Menepi

April 13, 2016

Baca Juga

Rasa-rasa mau jadi anak SD lagi sih. (ImamR)

"Kalau mau cerita-cerita ala sinetron sih, ya... kekasih saya meninggal dalam tragedi itu."

Seorang lelaki yang pernah merasakan bagaimana Tsunami di Aceh sedang bercerita di hadapan saya. Di kiri-kanan meja, ada teman lainnya. Seorang lelaki gondrong dari media yang saya mengenalnya saat bertugas di desk pemprov, Wawan. Di hadapannya, perempuan magang yang baru beberapa hari menjalani tugasnya di media yang sama dengan saya. Khusus beberapa hari ini, ia diwajibkan redaktur mengekor pada saya.

Kami berempat. Merapat di meja persegi. Sedang menunggu hujan mereda agar bisa kembali ke kantor. Sejak sore, hujan tak henti menetes ke bumi. Tak ingin menyisakan ruang bagi perjalanan kami. Namun justru membagi ruang lainnya agar kami saling mengenal satu sama lain.

Saya menyesap sedikit kopi-susu Dottoro yang baru saja menguarkan aroma kehangatannya.

Diantara sekian tempat di Indonesia, saya penasaran dengan Aceh, termasuk Museum Acehnya. Salah satu kota yang pernah disapu Tsunami. Kota yang nyaris melepaskan diri dari negara Indonesia. Kisah-kisah dimana penegakan syariat Islam masih teramat ketat.

Lelaki itu, Zulfikar, berasal dari Aceh. Namun sudah beberapa tahun bekerja di salah satu media olahraga Jakarta. Ia bahkan beristrikan Mojang Bandung. Bertolak ke Makassar untuk menunaikan kewajiban meliput audisi bulutangkis salah satu brand rokok kenamaan. Bertemu dengan wartawan lainnya. Menjalin cerita.

§ Data yang Diberikan:
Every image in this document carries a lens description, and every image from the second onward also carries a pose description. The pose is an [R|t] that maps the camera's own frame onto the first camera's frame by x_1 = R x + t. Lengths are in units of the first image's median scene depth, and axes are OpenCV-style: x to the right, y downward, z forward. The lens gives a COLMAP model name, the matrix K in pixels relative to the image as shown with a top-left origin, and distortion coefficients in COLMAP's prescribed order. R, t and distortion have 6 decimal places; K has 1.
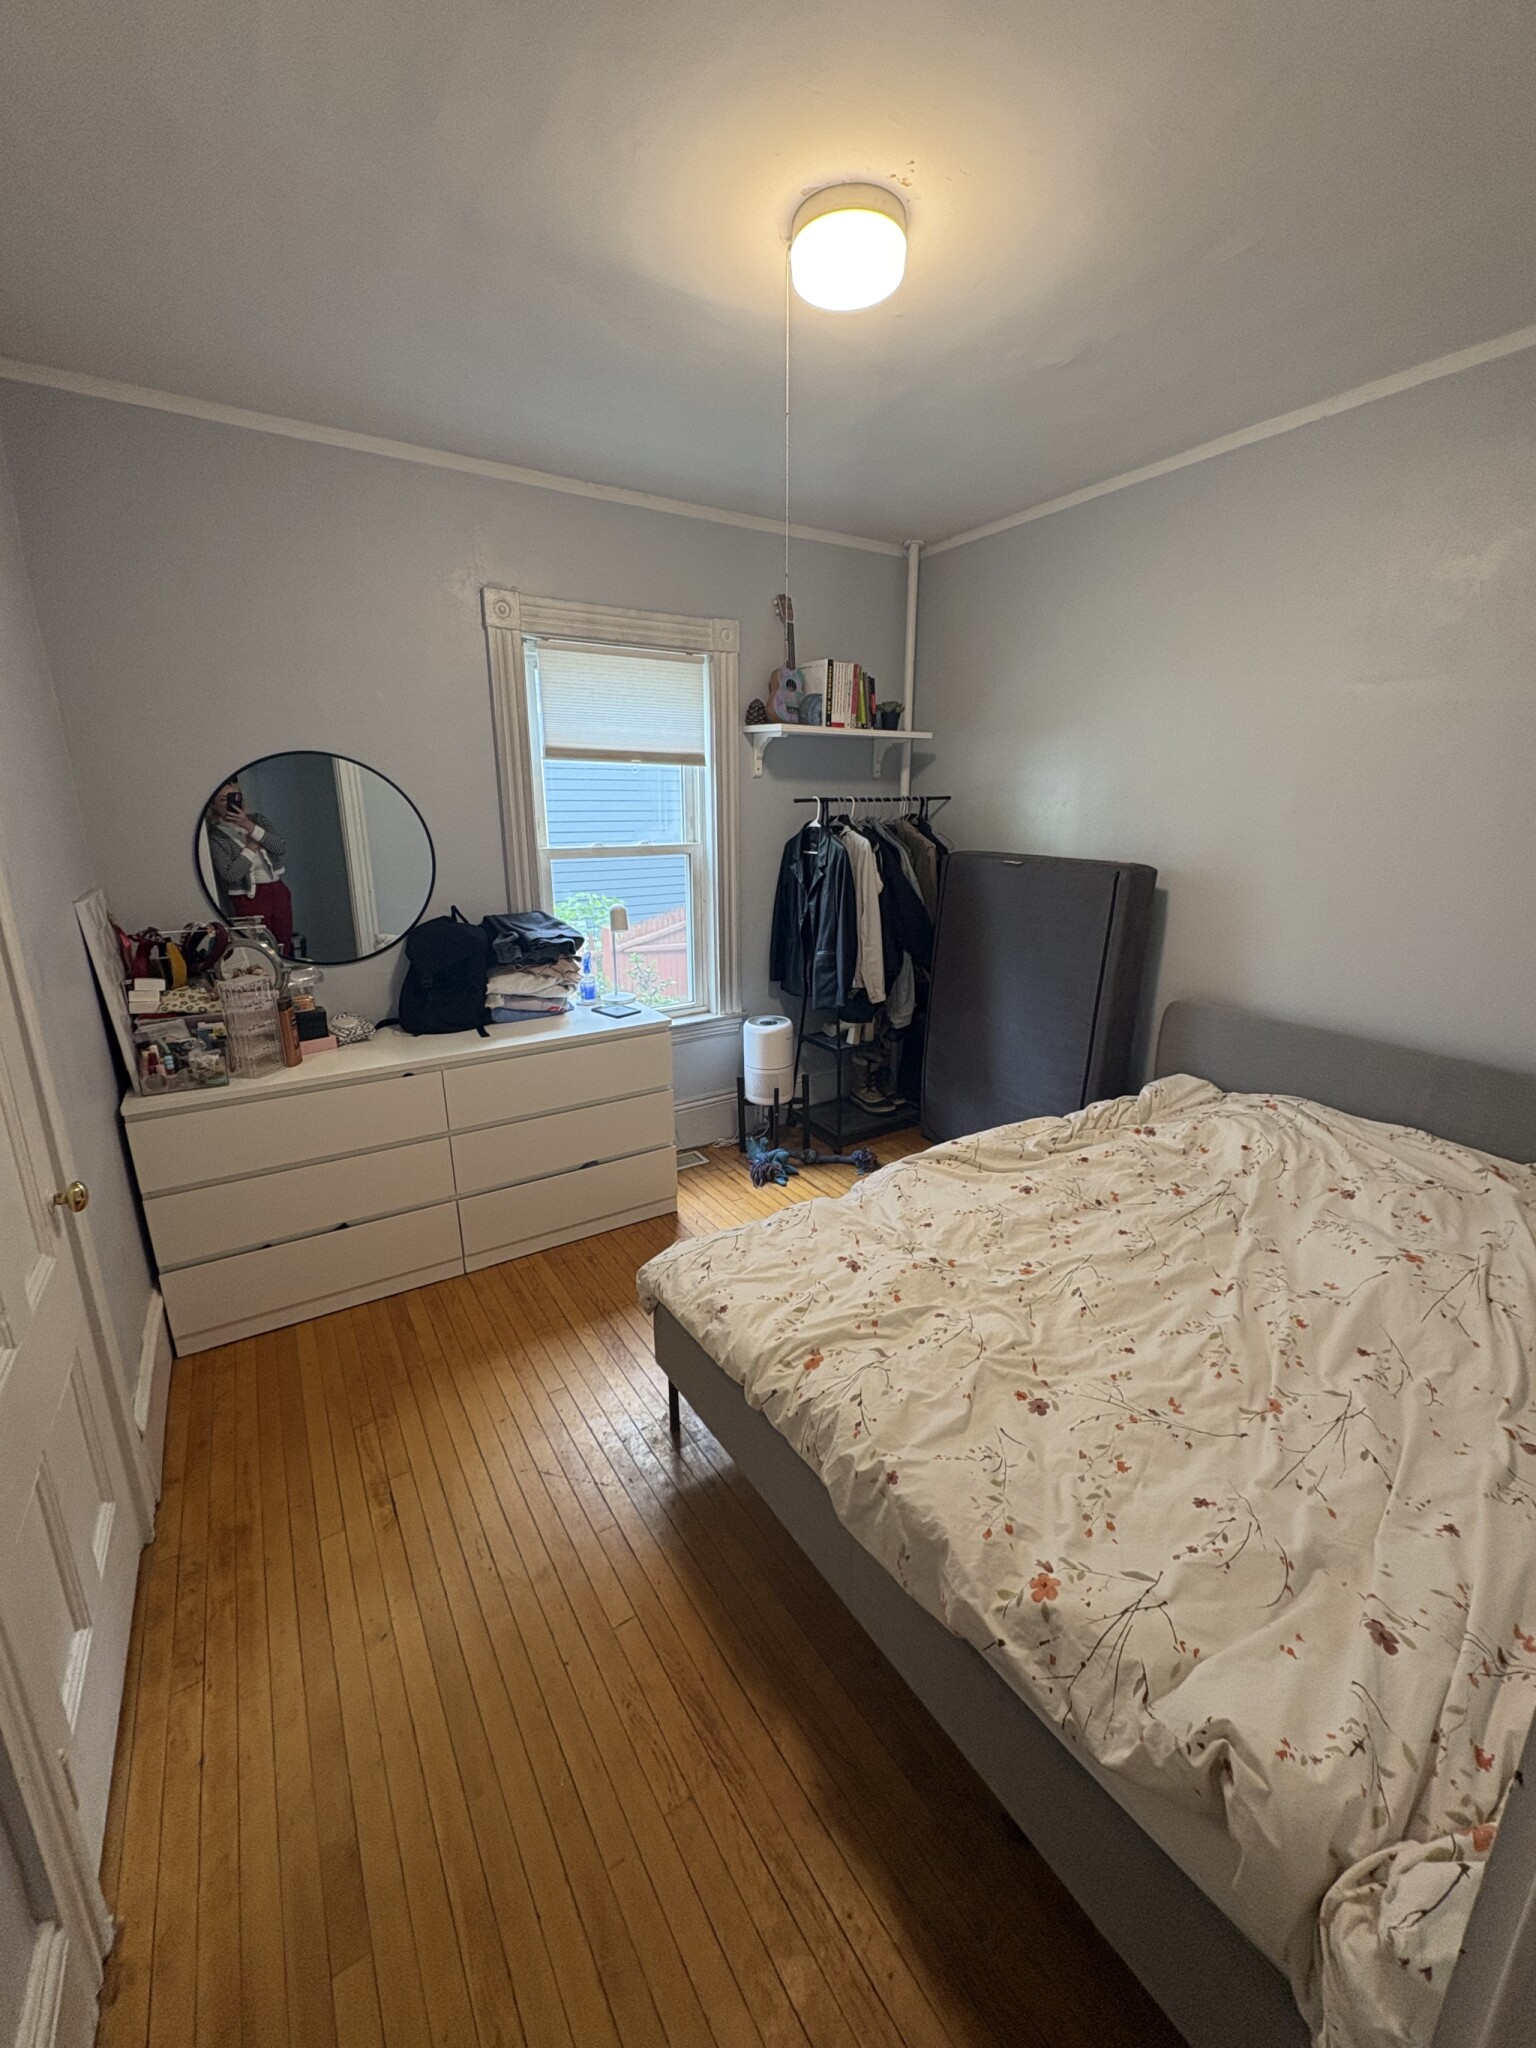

§ Petunjuk Tugas:
Tolong salin tanpa perubahan bagian tulisan "Menepi" di atas, mulai dari "Rasa-rasa mau jadi" dan berlanjut hingga "mengekor pada saya.".

§ Jawaban Tugas:
Rasa-rasa mau jadi anak SD lagi sih. (ImamR)

"Kalau mau cerita-cerita ala sinetron sih, ya... kekasih saya meninggal dalam tragedi itu."

Seorang lelaki yang pernah merasakan bagaimana Tsunami di Aceh sedang bercerita di hadapan saya. Di kiri-kanan meja, ada teman lainnya. Seorang lelaki gondrong dari media yang saya mengenalnya saat bertugas di desk pemprov, Wawan. Di hadapannya, perempuan magang yang baru beberapa hari menjalani tugasnya di media yang sama dengan saya. Khusus beberapa hari ini, ia diwajibkan redaktur mengekor pada saya.